Now, one thing that you WILL need to do is have each mail account have something that looks like an ordinary home directory, with a $HOME/Maildir being the actual maildir. From Courier's perspective, there is no difference whatsoever in holding the account information in /etc/passwd, an LDAP directory, a MySQl db, a Postgres DB, or a a Courier-specific GDBM/DB-based account directory (generated by Perl scripts from flat files). If you use ordinary system accounts, you have your home directory, your mail is in $HOME/Maildir, and that's where you have your mail server dump it, and Courier pick it up. With Courier, other account authentication methods -- LDAP, MySQL, etc…, are no different.

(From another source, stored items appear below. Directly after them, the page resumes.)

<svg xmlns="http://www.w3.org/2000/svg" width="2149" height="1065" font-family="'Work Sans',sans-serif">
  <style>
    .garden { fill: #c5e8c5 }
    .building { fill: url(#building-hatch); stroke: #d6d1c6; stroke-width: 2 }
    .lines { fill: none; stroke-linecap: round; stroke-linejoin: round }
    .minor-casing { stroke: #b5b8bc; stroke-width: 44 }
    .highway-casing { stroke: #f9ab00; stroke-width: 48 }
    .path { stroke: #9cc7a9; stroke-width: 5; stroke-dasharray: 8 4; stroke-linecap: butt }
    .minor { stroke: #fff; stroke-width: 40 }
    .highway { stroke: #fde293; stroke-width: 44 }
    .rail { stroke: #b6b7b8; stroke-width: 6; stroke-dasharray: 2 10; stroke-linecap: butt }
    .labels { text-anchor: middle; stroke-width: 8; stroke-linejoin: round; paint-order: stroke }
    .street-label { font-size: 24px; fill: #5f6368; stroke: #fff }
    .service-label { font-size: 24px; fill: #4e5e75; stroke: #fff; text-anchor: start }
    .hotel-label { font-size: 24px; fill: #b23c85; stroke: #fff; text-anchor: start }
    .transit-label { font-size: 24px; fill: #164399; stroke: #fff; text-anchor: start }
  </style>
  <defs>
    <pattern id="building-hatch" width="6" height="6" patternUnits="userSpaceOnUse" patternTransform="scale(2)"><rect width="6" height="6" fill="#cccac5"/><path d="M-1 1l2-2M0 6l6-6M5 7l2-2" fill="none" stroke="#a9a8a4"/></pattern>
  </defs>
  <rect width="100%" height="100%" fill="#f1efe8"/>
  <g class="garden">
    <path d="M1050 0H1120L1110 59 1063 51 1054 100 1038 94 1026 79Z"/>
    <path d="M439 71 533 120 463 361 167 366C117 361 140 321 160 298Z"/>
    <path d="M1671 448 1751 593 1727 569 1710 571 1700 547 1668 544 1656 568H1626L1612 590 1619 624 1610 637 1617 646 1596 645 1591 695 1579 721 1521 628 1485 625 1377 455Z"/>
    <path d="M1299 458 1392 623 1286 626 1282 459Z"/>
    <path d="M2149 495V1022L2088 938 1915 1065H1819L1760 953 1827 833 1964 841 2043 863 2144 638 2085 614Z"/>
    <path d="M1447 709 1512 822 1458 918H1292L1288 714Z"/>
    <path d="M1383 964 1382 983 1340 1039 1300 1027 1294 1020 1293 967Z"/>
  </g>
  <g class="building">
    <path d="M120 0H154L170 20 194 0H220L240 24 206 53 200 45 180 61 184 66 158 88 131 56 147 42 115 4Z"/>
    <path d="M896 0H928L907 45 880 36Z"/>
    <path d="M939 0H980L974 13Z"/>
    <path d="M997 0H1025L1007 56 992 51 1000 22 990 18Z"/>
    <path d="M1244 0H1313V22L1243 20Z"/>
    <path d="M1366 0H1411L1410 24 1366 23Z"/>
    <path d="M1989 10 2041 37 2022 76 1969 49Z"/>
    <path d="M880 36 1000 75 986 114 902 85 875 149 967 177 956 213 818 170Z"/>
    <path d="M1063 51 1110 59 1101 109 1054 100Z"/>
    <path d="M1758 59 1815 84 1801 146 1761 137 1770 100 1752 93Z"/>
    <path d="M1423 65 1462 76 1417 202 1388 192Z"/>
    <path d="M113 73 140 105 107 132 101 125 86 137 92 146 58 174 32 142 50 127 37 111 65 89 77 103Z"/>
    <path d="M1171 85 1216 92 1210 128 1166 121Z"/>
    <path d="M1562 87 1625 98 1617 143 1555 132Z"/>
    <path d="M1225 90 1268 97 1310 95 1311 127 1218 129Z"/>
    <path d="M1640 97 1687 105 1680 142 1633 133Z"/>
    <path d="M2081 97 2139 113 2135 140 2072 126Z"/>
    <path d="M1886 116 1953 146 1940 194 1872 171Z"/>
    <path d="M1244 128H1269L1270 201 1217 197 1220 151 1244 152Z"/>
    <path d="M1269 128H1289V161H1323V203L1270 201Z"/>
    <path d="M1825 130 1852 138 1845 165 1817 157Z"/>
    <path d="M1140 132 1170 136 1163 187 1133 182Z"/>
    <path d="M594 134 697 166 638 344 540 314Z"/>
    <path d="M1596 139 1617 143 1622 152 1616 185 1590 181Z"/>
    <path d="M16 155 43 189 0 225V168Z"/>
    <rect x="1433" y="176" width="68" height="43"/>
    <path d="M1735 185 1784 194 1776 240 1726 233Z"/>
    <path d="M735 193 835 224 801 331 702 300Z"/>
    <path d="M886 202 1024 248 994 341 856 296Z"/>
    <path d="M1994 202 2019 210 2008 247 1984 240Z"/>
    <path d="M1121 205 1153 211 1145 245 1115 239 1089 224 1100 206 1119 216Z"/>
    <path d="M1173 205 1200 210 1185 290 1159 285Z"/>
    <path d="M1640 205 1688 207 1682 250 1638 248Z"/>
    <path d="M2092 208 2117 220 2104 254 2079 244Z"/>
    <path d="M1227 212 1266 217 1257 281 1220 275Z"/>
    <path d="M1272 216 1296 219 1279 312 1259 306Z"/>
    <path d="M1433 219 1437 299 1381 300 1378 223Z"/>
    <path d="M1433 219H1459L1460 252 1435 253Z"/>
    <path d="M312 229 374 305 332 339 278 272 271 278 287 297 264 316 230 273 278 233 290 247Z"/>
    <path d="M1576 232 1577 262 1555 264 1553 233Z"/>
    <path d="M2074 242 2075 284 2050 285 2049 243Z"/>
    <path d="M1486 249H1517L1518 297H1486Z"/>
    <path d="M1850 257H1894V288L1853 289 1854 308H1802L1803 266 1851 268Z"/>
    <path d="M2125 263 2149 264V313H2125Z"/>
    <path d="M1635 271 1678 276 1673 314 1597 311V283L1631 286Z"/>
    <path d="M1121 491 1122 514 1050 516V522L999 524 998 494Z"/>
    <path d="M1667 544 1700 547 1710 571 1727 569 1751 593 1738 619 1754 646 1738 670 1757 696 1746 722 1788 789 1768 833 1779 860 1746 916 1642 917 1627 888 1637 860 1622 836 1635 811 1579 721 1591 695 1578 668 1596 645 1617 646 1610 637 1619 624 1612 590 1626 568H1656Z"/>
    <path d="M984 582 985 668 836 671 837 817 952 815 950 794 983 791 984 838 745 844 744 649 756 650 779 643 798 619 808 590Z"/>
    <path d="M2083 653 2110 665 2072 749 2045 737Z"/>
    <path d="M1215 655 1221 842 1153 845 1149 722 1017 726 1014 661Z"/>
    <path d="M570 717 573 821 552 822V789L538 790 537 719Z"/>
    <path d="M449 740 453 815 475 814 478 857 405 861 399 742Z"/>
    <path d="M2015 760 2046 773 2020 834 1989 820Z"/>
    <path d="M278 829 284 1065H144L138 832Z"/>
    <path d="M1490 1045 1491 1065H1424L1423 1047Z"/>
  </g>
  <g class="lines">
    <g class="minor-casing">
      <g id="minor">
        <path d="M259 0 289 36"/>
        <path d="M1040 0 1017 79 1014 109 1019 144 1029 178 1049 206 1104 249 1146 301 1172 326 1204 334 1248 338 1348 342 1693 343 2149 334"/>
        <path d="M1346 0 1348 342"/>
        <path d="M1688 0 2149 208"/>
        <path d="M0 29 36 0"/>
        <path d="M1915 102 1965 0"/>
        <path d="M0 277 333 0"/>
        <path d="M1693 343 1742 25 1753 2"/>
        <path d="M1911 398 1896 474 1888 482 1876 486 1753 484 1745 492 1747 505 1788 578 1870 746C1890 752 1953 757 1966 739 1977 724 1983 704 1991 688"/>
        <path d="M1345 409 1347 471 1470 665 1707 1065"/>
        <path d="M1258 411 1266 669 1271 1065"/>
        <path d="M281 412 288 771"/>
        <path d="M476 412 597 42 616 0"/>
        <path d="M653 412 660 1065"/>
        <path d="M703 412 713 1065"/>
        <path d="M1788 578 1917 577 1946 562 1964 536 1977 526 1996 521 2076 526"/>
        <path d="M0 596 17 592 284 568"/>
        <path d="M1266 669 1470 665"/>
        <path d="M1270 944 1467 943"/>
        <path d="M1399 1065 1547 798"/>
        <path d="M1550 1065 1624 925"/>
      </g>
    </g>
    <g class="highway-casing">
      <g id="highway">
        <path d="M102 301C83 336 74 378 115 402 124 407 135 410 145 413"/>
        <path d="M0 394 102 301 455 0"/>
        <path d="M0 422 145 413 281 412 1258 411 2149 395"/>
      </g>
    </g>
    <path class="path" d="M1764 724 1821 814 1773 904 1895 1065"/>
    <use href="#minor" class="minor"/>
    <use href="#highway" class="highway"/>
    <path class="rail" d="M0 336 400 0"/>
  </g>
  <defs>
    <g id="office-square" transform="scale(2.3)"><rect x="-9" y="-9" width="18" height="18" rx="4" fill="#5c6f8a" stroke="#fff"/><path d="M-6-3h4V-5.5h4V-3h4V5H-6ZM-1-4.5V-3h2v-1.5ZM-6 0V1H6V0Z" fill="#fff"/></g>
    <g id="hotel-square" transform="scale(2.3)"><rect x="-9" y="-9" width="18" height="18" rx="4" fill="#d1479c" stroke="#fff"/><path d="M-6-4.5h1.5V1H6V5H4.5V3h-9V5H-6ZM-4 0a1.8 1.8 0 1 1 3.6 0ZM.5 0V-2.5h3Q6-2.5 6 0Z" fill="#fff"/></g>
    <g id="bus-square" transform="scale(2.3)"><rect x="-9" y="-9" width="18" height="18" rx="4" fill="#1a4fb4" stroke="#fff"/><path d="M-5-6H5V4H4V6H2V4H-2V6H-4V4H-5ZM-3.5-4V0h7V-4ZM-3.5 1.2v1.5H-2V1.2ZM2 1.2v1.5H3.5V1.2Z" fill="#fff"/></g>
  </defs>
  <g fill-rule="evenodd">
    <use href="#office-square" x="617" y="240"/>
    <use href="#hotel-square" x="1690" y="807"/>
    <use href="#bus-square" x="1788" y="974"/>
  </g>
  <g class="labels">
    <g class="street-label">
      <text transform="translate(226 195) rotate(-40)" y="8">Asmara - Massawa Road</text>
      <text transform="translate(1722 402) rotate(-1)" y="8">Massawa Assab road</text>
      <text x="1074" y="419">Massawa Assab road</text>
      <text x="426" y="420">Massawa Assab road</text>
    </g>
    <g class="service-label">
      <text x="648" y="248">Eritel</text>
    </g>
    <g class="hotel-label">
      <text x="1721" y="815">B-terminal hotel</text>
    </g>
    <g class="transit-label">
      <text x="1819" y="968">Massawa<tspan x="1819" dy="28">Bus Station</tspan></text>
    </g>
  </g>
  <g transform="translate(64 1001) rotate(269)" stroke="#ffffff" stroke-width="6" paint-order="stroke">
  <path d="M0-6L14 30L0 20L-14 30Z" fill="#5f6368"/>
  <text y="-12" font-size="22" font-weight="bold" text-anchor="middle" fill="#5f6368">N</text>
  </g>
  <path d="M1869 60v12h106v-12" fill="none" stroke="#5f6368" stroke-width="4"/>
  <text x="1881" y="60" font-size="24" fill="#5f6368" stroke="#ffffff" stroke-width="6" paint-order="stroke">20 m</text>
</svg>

Account authentication is a black box. In pops in a login and a password, out pops out the account's home directory (and a uid and gid that owns files beloging to this account). How the login and the password is validated, and how the account's home directory is defined, is abstracted away.
So you cannot have just a bunch of maildirs splattered all over the place. You need to run a script to take each one of your maildir mailboxes, and put it into its own home directory, naming it "Maildir". You can hash all the home directories, themselves, in whichever way your heart pleases, as long as you set each account's homedir path in your authentication database.
You may swap out one authentication module for another, LDAP → MySQL → PostgreSQL → whatever, as needed, as long as the account information is carefully migrated.
Although it is possible to forego setting up a home directory for each account, and just leave a bunch of naked maildirs all over the place, I'm not going to tell anyone who to do it anymore. This inevitably leads to problems and headaches in the future, when you'll want to do something more with each account, beyond serving IMAP. As soon as you do it, be it offering mail filtering, or some other feature, naked maildirs break down. If someone tells you how to do it, and later down the road you run into trouble, go back to them and ask them, not me, what to do.